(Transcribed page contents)
┄┄┄┄┄┄┄┄┄┄

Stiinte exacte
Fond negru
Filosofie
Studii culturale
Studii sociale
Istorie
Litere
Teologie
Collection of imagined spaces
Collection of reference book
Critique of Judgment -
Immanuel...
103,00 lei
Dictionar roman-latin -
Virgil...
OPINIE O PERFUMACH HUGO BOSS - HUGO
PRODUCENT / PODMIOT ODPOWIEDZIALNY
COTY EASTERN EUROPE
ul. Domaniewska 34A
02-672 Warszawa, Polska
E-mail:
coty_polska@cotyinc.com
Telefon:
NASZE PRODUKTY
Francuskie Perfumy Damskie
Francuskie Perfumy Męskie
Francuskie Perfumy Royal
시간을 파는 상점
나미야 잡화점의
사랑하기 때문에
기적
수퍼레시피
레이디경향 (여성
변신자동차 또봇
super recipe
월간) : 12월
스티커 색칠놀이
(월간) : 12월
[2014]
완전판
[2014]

┄┄┄┄┄┄┄┄┄┄

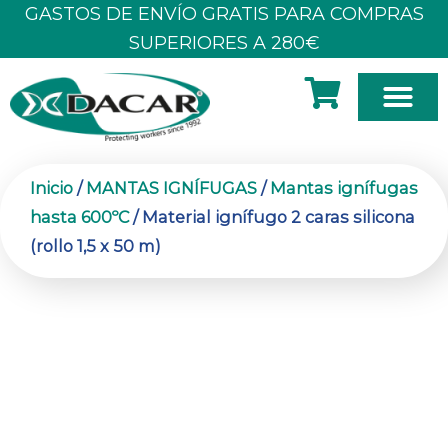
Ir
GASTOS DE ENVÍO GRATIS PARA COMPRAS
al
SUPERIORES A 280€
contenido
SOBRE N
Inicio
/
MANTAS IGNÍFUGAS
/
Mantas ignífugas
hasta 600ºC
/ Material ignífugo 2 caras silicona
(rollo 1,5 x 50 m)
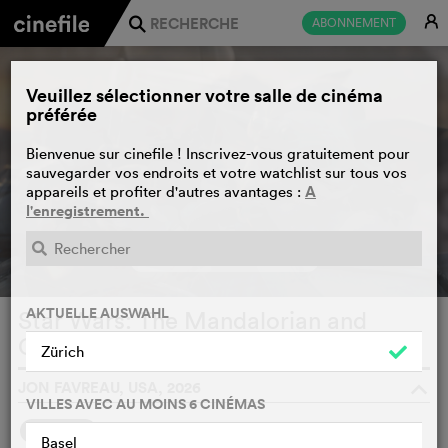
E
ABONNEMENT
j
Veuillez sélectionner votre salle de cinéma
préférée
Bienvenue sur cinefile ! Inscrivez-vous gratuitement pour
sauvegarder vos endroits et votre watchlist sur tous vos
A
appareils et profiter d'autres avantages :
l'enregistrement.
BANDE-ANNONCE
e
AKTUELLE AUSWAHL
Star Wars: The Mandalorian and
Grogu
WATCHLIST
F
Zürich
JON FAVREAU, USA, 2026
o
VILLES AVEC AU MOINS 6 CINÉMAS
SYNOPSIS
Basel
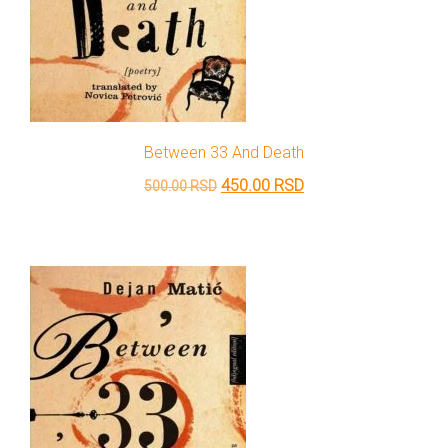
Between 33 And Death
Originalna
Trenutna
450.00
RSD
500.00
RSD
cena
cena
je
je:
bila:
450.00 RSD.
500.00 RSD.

┄┄┄┄┄┄┄┄┄┄

WHAT YOU WILL DO: From the data above, show each line that contains "Perfumy".

RESULT OF THIS EXERCISE:
Francuskie Perfumy Damskie
Francuskie Perfumy Męskie
Francuskie Perfumy Royal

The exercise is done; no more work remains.